ENUNCIADO A: Indica si cada afirmación concuerda con el texto sobre la plaza. Responde sí o no y cita literalmente las palabras del texto que lo deciden. (i) Los niños que Jesús miraba estaban jugando en la plaza. (ii) Los discípulos de Jesús eran, en su mayoría, muchachos sin barba. (iii) El Papa Francisco llamó a la Tierra la "casa común".
ENUNCIADO B: Enumera todo lo que, según la oración del texto sobre la plaza que comienza con "Los vio enfadarse", Jesús vio hacer a los niños.
ENUNCIADO C: Continúa el texto sobre la plaza y la casa común a partir de su última oración.

TEXTO DADO:
::::::::::
Ocurrió en una plaza corriente, por donde la vida pasa con todos sus
momentos en los que queda retratada la gente. Aquel día Jesús se quedó
mirando a un grupo de niños que jugaban en la plaza. Los vio enfadarse,
porfiar, cómo tocaban la flauta y entonaban cantares, o cómo se ponían
serios cuando compartían sus pesares. Cosas de niños, las propias de
una edad. Pero Jesús mirándolos, tomó nota y les se puso como ejemplo a
sus impávidos discípulos que casi todos ellos ya eran unos hombretones
barbados. Una plaza puede ser lugar donde admirar y quedarse prendado
en lo que allí se aprende, incluso de los más pequeños. Una plaza y unas
edades que se convierten en pretexto para que Dios allí nos diga algo que
vale la pena ver, escuchar y aprender.
La vida es una plaza inmensa, con todos sus domicilios y todas sus
edades, con tantas circunstancias en las que se puede situar la existencia
de las personas. El Papa Francisco ha llamado a esta plaza grande que
es la Tierra, la “casa común” que hemos de saber cuidar entre todos. Y
es que la casa es la vocación última, por haber sido la vocación primera,
a la que todos estamos convocados desde todas nuestras intemperies.
::::::::::
(Datos de estimación de pose)
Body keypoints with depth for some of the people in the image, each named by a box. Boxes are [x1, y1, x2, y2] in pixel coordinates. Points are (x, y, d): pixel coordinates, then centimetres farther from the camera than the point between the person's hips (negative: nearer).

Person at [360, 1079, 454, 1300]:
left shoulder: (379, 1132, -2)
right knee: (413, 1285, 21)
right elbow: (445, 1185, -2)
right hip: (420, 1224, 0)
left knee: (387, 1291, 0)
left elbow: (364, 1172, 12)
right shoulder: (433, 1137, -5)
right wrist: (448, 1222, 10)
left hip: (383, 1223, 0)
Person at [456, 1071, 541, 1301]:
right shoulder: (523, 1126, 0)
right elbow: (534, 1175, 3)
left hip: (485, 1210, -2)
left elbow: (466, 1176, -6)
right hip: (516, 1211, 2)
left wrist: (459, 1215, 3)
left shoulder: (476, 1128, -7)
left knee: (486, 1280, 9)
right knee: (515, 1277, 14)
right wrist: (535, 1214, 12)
::::::::::
RESULTADO A:
(i) Sí: "Aquel día Jesús se quedó mirando a un grupo de niños que jugaban en la plaza."
(ii) No: "sus impávidos discípulos que casi todos ellos ya eran unos hombretones barbados."
(iii) Sí: "El Papa Francisco ha llamado a esta plaza grande que es la Tierra, la “casa común”"

RESULTADO B:
- Enfadarse
- Porfiar
- Tocar la flauta
- Entonar cantares
- Ponerse serios cuando compartían sus pesares

RESULTADO C:
El hogar es
ese terruño más de dentro, más de familia, más del espacio que nos vio
nacer y crecer. Siempre hay una dimensión en la vida de las personas,
que permite que nos sintamos y seamos verdaderamente en casa: como un
lugar en donde no somos ni extranjeros ni extraños, en donde nos sabemos
seguros, en donde la gente que nos quiere nos rodea, en donde saben
nuestro nombre, donde han sabido descubrir nuestros talentos, y no se
han escandalizado de nuestros límites y debilidades. Por eso, volver
a ese recinto, a ese hogar, es decir con todo su sentido: qué alegría da
volver a casa.
La Iglesia
como un hogar que acoge. No es un zulo para esconder nuestras vergüenzas
y maldades; no es una mansión que usurpamos para quedarnos en ella como
“okupas”; no es un lugar donde evadirnos de lo que somos, de aquellos
con los que estamos y de hacer lo que hacemos, como si fuera una casa de
nadie y donde no cabe ninguno. No, es un hogar entrañable donde la acogida
se da por parte del mismo Dios y por parte de los hermanos que en esa casa
nos descubrimos como auténticos hijos.
La Iglesia
quiere ser un hogar de la acogida en el sentido más bello y bondadoso
de la expresión. Y esta es la razón por la que colaboramos unos y otros
no solamente en la catequesis con la que formamos la fe de nuestros niños,
jóvenes y adultos, ni tampoco únicamente en la expresión de esa fe a
través de los sacramentos y la liturgia, sino también con la caridad
que se hace gesto de solidaridad amorosa que sale al encuentro de los
más necesitados. Estos son siempre los tres pilares sobre los que se
edifica la comunidad cristiana: la liturgia y la oración, la catequesis
y la formación, y la caridad y el compromiso con la justicia.
La Iglesia es
algo más que una colecta, o una “X” que ponemos en la declaración de la
renta, aunque esto sea un cauce de expresión de nuestra comunión hermanada
o del reconocimiento que nos hacen personas que nos ayudan a ayudar.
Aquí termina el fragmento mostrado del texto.